23. Your invisible body is your dread ancestors and your unborn descendants. Your visible body is the living men, women and children of your own race.

24. Only he has been freed from the inferno of his ego who feels deep pangs of hunger when a child of his race has nothing to eat, who feels his heart throbbing with joy when a man and a woman of his race embrace and kiss one another.

25. All these are limbs of your larger, visible body. You suffer and rejoice, scattered to the ends of the earth in a thousand bodies, blood of your blood.

26. Fight on behalf of your larger body just as you fight on behalf of your smaller body. Fight that all of your bodies may become strong, lean, prepared, that their minds may become enlightened, that their flaming, manly, and restless hearts may throb.

27. How can you become strong, enlightened, manly, if all these virtues do not storm throughout your entire larger body? How can you be saved unless all your blood is saved? If but one of your race is lost, he drags you down with him to destruction. A limb of your body and your mind rots.

28. Be deeply alive to this identity, not as theory, but as flesh and blood.

29. You are a leaf on the great tree of your race. Feel the earth mounting from dark roots and spreading out into branches and leaves.

30. What is your goal? To struggle and to cling firmly to a branch, either as a leaf or flower or fruit, so that within you the entire tree may move and breathe and be renewed.

The Action (page 122-123)

21. These are the labors each man is given and is in duty bound to complete before he dies. He may not otherwise be saved. For his own soul is scattered and enslaved in these things about him, in trees, ~in animals,; in men, in ideas, and it is his own soul he saves by completing these labors.

22. If you are a laborer, then till the earth, help it to bear fruit. The seeds in the earth cry out, and God cries out within the seeds.
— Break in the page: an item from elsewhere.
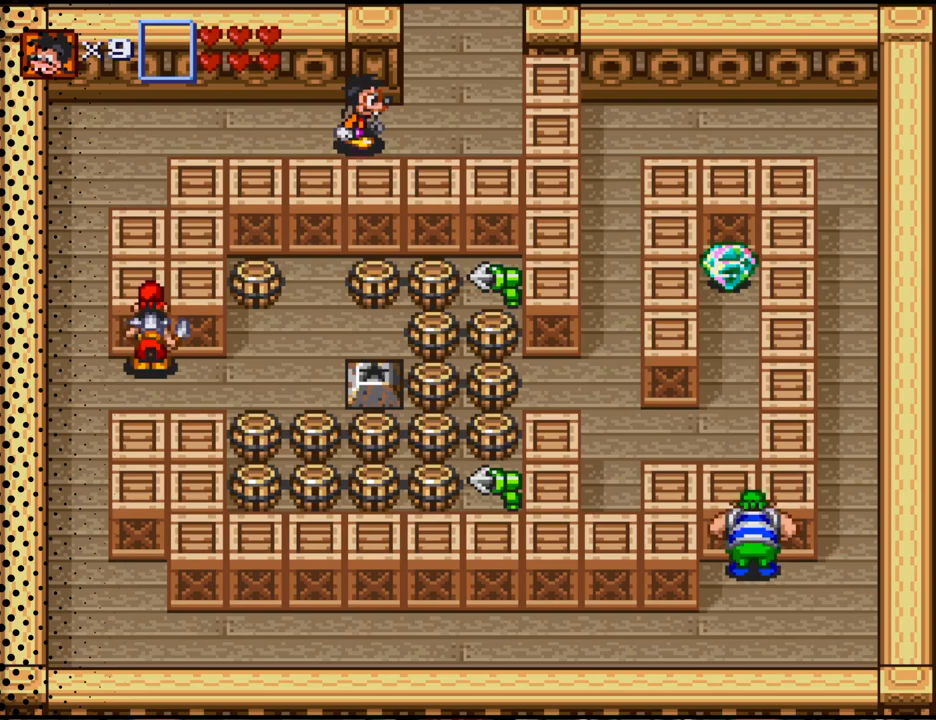
{"buttons": ["DPAD_DOWN"], "events": [[33, "DPAD_RIGHT", "up"], [167, "DPAD_DOWN", "up"], [233, "DPAD_DOWN", "down"]]}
Set him free! A field awaits its deliverance at your hands, a machine awaits its soul. You may never be saved unless you save them.

23. If you are a warrior, be pitiless; compassion is not in the periphery of your duty. Kill the foe mercilessly. Hear how God cries out in the body of the enemy: "Kill this body, it obstructs me! Kill it that I may pass!"

24. If you are a man of learning, fight in the skull, kill ideas and create new ones. God hides in every idea as in every cell of flesh. Smash the idea, set him free! Give him another, a more spacious idea in which to dwell.

25. If you are a woman, then love. Choose austerely among all men the father of your children. It is not you who make the choice, but the indestructible, merciless, infinite, masculine God within you. Fulfill all your duty, so overbrimming with bitterness, love, and valor. Give up all your body, so filled with blood and milk.

26. Say: "This child, which I hold suckling at my breast, shall save God. Let me give him all my blood and milk."